> **À faire**:
(A) Pour chaque affirmation, répondez par oui ou par non selon qu'elle concorde avec l'extrait à lire, et citez mot pour mot les termes qui le montrent. (i) La baisse de l'effectif des francophones de l'Île-de-Montréal a déjà commencé en 1991-1996. (ii) La mobilité linguistique est le facteur principal de l'évolution démolinguistique d'une société. (iii) La migration interprovinciale joue en défaveur du groupe francophone.
(B) Réécrivez, s'il vous plaît, le passage de l'extrait à lire qui commence par "Quel que soit" et se termine par "métropolitaine en dehors de l'Île-de-Montréal.", en remplaçant "diminution" par "baisse".

> **Extrait à lire**:
__________________________________________________
Quel que soit le scénario envisagé (sauf un cas extrême, totalement irréaliste), la part du groupe francophone diminue tout au long de la période de prévision (1996-2021), et ce dans chacune des trois régions étudiées (l'Île-de-Montréal, le reste de la région métropolitaine et le reste du Québec); la diminution est cependant très lente, voire négligeable, en dehors de l'Île-de-Montréal.
L'effectif de la population francophone présente également une tendance à la baisse: celle-ci a déjà débuté en 1991-1996 (tel que nous l'avions prévu) pour les francophones de l'Île-de-Montréal, et elle commencera dans une vingtaine d'années (vers 2016-2021) en dehors de la région métropolitaine, et une dizaine d'années plus tard dans la région métropolitaine en dehors de l'Île-de-Montréal.
La baisse du poids des francophones sera particulièrement rapide dans l'Île-de-Montréal, où presque tous les facteurs démographiques jouent en défaveur du groupe francophone: une sous-fécondité chronique, au même bas niveau que celui des anglophones; un étalement urbain essentiellement francophone; et un gain relativement faible (non proportionnel à sa part dans la population totale) lorsqu'il s'agit de l'immigration internationale et de la mobilité linguistique (le seul élément favorable est la migration interprovinciale, grâce essentiellement à la forte émigration des non-francophones). Il en résultera que, fort probablement dans 15 à 20 ans, le groupe francophone sera minoritaire dans l'Île-de-Montréal.
L'immigration déterminante
L'analyse de sensibilité que nous avons menée a démontré, une fois de plus, que l'immigration internationale est le facteur qui exerce le rôle le plus considérable dans la baisse de la part des francophones, particulièrement dans l'Île-de-Montréal, où cette immigration se trouve très majoritairement concentrée. Dans un contexte de sous-fécondité chronique et de vieillissement accéléré de la population, et donc dans un contexte d'accroissement naturel décroissant et bientôt négatif, cette immigration internationale joue nécessairement un rôle croissant.
Le niveau de la fécondité est aujourd'hui trop bas pour pouvoir affecter de façon marquée, par sa variation, l'évolution de la structure linguistique. Quant à la migration interprovinciale, elle joue en défaveur du groupe anglophone, tout comme l'étalement urbain agit au détriment du groupe francophone de l'Île-de-Montréal. Enfin, grâce à une multiplicité d'hypothèses (certaines toutes théoriques) en matière de changement de langue d'usage à la maison, nous avons pu démontrer, une fois encore, que la mobilité linguistique ne joue qu'un rôle secondaire dans l'évolution démolinguistique d'une société. Cette mobilité linguistique est trop faible, elle exige des contextes tellement particuliers (l'exogamie, par exemple), et elle prend souvent tellement de temps (parfois deux à trois générations), que ses effets se trouvent nécessairement dominés par les effets des autres facteurs. [...]
Bien sûr, si les tendances qui se dégagent pour le court et le moyen terme sont fort semblables d'un scénario à l'autre, et sont identiques à celles qui se dégageaient déjà de nos prévisions antérieures, cela ne signifie pas que, pour une année de prévision donnée, les résultats tant en effectifs qu'en pourcentages soient toujours similaires. Selon que l'on choisisse telle ou telle évolution de la fécondité, de l'immigration internationale, de l'étalement urbain, de la migration interprovinciale ou de la mobilité linguistique, l'évolution des effectifs et des pourcentages sera plus ou moins rapide.
__________________________________________________
> **Contenu des données**:
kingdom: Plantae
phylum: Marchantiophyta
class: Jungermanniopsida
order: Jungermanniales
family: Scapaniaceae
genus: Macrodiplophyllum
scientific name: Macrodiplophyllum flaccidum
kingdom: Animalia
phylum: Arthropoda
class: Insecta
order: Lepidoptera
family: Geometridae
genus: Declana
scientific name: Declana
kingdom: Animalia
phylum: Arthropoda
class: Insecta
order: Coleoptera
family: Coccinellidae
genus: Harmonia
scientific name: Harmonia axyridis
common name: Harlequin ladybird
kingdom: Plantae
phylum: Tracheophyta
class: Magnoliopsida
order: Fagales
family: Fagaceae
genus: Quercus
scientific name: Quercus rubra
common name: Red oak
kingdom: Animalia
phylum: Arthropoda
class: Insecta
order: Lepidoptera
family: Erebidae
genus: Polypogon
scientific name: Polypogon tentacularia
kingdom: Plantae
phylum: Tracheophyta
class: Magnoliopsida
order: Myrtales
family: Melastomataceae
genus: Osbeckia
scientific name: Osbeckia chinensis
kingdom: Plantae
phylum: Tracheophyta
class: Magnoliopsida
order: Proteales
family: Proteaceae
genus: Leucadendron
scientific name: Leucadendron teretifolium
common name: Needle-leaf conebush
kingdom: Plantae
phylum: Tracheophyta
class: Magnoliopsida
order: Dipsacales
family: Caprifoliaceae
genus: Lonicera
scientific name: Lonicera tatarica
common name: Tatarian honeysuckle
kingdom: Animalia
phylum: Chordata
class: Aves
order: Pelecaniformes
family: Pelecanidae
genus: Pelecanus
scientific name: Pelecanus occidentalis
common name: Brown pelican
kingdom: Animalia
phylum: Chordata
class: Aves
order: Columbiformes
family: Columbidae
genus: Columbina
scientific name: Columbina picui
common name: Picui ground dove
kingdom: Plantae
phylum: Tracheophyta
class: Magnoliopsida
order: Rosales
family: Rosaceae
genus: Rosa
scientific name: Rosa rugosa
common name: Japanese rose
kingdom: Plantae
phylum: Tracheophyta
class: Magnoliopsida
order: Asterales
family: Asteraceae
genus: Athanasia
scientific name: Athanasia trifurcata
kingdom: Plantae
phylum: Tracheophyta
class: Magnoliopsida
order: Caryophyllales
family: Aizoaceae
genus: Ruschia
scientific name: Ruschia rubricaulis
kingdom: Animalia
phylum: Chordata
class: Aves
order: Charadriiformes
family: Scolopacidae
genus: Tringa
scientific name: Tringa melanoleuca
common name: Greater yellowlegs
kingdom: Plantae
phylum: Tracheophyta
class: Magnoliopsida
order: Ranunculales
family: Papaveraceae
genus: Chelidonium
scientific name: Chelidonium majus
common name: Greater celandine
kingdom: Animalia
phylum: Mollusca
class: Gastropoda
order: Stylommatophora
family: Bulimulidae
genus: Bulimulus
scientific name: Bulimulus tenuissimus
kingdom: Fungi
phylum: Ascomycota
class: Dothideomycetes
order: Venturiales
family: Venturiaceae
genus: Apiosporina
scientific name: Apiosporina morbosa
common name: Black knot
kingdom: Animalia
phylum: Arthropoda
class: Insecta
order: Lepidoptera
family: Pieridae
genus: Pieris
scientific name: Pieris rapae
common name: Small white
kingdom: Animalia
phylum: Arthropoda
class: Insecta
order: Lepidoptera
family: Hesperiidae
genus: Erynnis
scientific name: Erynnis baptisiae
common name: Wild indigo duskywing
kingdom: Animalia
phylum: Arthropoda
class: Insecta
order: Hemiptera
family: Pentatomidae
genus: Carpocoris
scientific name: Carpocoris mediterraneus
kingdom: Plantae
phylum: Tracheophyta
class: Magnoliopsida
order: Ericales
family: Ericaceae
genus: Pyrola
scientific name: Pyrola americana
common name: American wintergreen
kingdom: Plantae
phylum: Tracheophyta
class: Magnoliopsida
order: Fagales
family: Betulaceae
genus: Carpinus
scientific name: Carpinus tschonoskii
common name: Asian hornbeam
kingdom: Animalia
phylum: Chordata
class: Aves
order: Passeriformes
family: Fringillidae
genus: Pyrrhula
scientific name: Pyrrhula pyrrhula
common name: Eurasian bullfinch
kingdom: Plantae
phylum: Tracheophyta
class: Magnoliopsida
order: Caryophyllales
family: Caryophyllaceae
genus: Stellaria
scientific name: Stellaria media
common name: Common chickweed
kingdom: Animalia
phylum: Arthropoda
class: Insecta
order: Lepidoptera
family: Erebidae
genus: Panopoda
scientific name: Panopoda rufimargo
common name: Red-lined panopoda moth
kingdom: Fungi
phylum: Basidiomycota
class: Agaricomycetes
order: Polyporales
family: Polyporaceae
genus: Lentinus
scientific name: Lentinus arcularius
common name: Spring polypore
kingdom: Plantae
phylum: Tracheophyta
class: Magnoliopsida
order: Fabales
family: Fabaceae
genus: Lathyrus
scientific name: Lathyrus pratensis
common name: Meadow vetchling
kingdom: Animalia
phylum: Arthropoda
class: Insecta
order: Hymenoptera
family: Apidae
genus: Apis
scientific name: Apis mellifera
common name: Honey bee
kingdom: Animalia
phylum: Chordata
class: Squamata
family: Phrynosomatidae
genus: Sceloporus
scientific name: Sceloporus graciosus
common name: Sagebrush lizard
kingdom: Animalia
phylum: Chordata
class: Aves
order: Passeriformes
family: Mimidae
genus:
__________________________________________________
> **Solutions par tâche**:
(A)
(i) Oui : « celle-ci a déjà débuté en 1991-1996 (tel que nous l'avions prévu) pour les francophones de l'Île-de-Montréal »
(ii) Non : « la mobilité linguistique ne joue qu'un rôle secondaire dans l'évolution démolinguistique d'une société »
(iii) Non : « Quant à la migration interprovinciale, elle joue en défaveur du groupe anglophone »

(B)
Quel que soit le scénario envisagé (sauf un cas extrême, totalement irréaliste), la part du groupe francophone diminue tout au long de la période de prévision (1996-2021), et ce dans chacune des trois régions étudiées (l'Île-de-Montréal, le reste de la région métropolitaine et le reste du Québec); la baisse est cependant très lente, voire négligeable, en dehors de l'Île-de-Montréal.
L'effectif de la population francophone présente également une tendance à la baisse: celle-ci a déjà débuté en 1991-1996 (tel que nous l'avions prévu) pour les francophones de l'Île-de-Montréal, et elle commencera dans une vingtaine d'années (vers 2016-2021) en dehors de la région métropolitaine, et une dizaine d'années plus tard dans la région métropolitaine en dehors de l'Île-de-Montréal.